Blake beat me. On a late third period comeback, he got a reversal and won 8-7. My failure to prepare for the object right in front of me meant that my end destination was changed. Instead of a favorable seeding in the state tournament, I was on the outside looking in.
That loss took me out of the top ten and into the bottom four. I faced the number two wrestler in the state (and eventual state winner) in the first round and lost. Then in the losers bracket, I lost again.
What had started as a promising season ended in bitter defeat. 0-2 in the state tournament and a long offseason to think about the final thirty seconds of a match that was still eating away at me.

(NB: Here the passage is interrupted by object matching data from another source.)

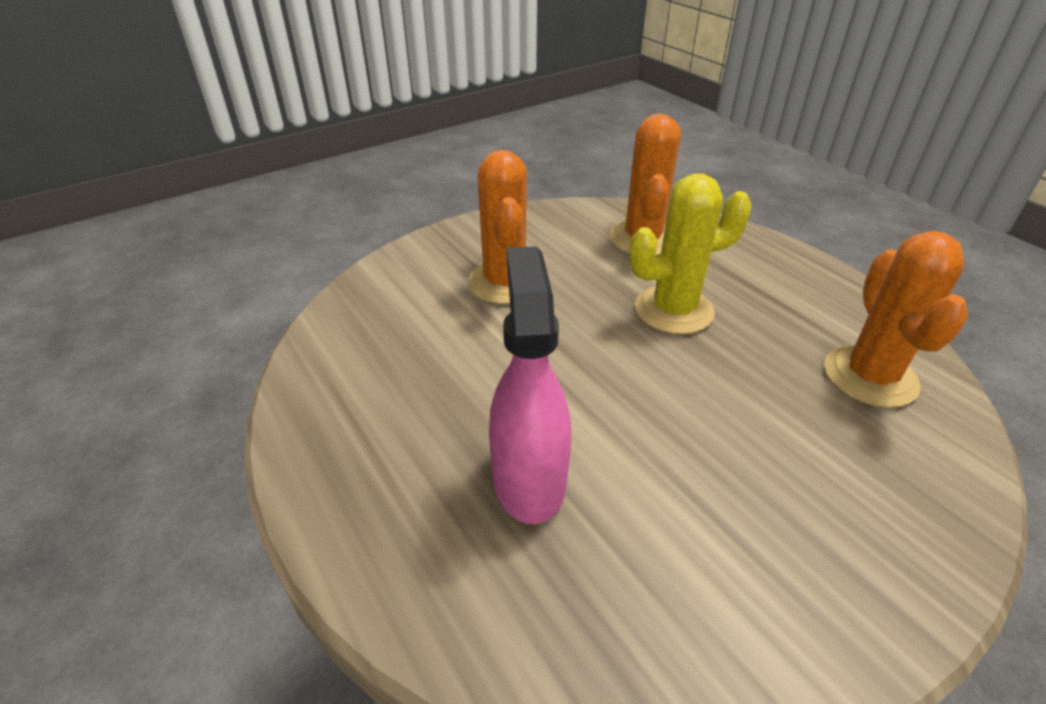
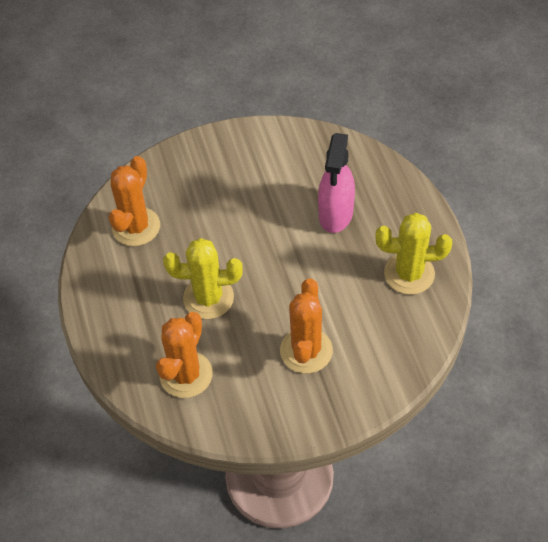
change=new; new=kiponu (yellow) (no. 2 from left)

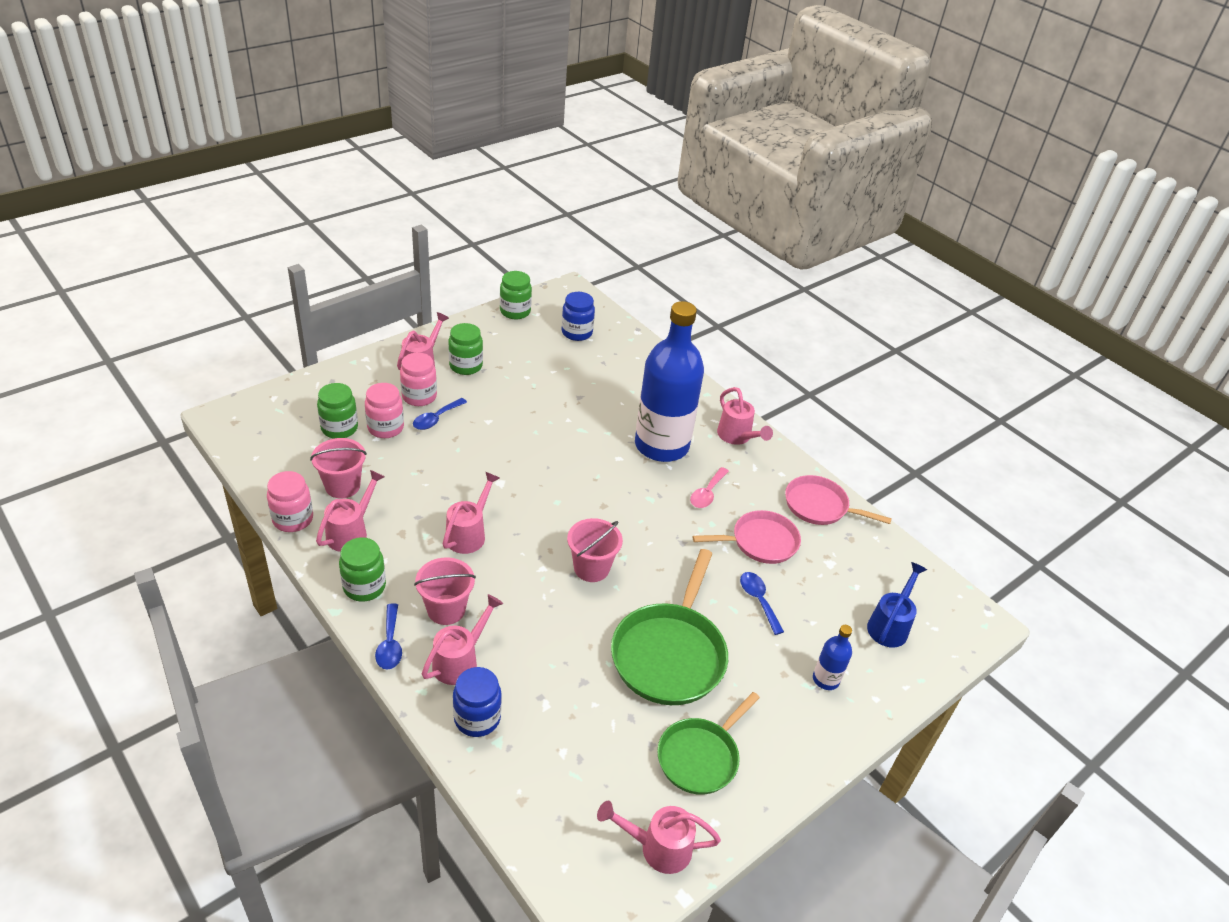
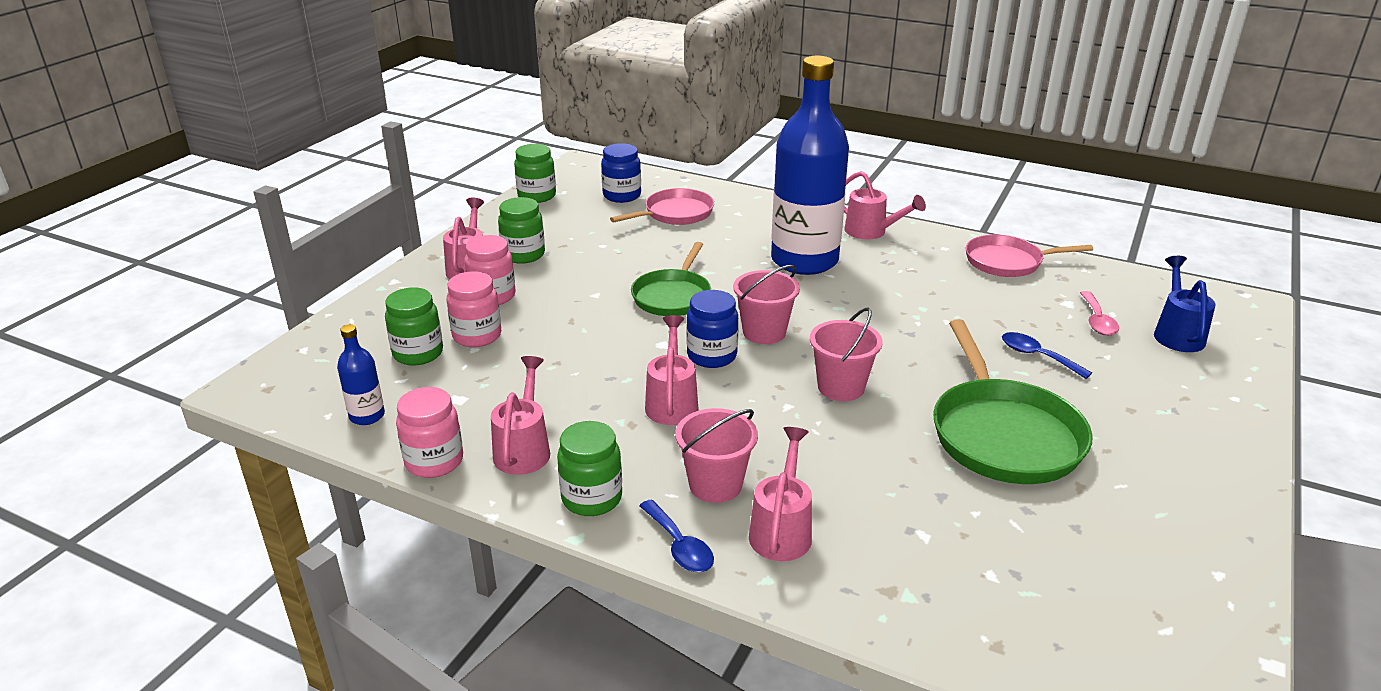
change=gone; old=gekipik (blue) (no. 2 from left)
change=shifted; old=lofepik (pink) (no. 1 from left in the first image); new=lofepik (pink) (no. 2 from left)
change=shifted; old=gekipik (pink)
change=shifted; old=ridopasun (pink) (no. 1 from left)
change=shifted; old=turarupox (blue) (no. 2 from left in the first image); new=turarupox (blue) (no. 1 from left)
change=shifted; old=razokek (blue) (no. 1 from left in the first image); new=razokek (blue) (no. 2 from left)
change=shifted; old=ridopasun (green) (no. 2 from left in the first image); new=ridopasun (green) (no. 1 from left)
change=gone; old=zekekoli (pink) (no. 5 from left)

That’s when coach pulled me aside and told me to write my goals down for next season. Even in the pain and through the tears, focus on where I wanted to go. How did I want my senior season to end? How did I want to be remembered?
Begin With The End in Mind
That day, I wrote down three goals to focus on:
1.) Beat Blake
2.) Make it to state
3.) Set the school record in reversals.
For an entire year, those were my goals. Every extra practice. Every meal. Every weight training session.
“Beat Blake” became my mantra.
At the start of the next wrestling season, Coach Z put my goals on the board for everyone to see. Now, I was accountable to the entire team.
Every day at 3:30, the music would start, the reps would begin and my entire focus became to “Beat Blake.”
The final regular-season tournament of the season pitted me against Blake in the championship match, with regional and state seeding positions on the line. As I stepped on to the mat, Coach Z pulled me aside, “You’ve worked a year for this match. It’s time to finish.”
Three minutes later, I stepped off the mat and something along the lines of, “Rabid Wolverine” was hurled at me as they raised my arm in victory. From a close loss to a dominating win, I finished my objective and beat Blake.
Goals Create Clarity
Goals create clarity. Put another way, when we begin with the end in mind, we know what we’re aiming for.
By creating focus, instilling discipline, and getting clear on our life ambition, we know how to put a plan in place to help us reach our ultimate destination.
Or, think of it this way: As you near the end of your life, sit in your favorite rocking chair on the front porch of your house, answer these three questions:
1.) What are you glad you accomplished?
2.) What do you want to be remembered for?
3.) What are some of the things you’re most thankful for?
I’ve never coached someone who has answered those questions, “I think I need to spend more time at work.” Or, “My life would be better if I’d burn the candle at both ends a bit more.” Or, “Everyone wins if I’d ignore my family more for a few more late nights of office paperwork.”
Instead, when we think about where we want to end up, we then know how to create the plan to get us there.
I often tell people that coaching is a lot of “reverse engineering.” We get clear on where we want to go and why that’s important to us. Then we create the “how” piece of the puzzle.
We begin with the end in mind and then create the roadmap to success.
Working With Passion and Purpose
Work is a large part of our everyday lives. Whether your work is as a stay at home parent, a business executive, an entrepreneur, or as a skilled service provider. Whatever it is that you have been called to for “work” at this stage of life is vital. For you. For your family. For your employees. For the economy.
God has created you to not just work but work with meaning.
With purpose.
With passion.
This is accomplished by getting clear on what makes our work significant. We do that by knowing where we want to end up in life, and what makes that important to us. We bring purpose to our work when we begin with the end in mind.
When we know the how and why of our work, the rest becomes clear. When we know where we want to end up, we know how to create a plan that will get us there. When we begin with the end in mind, we will spend our days on tasks that help us “Beat Blake” every time we need to.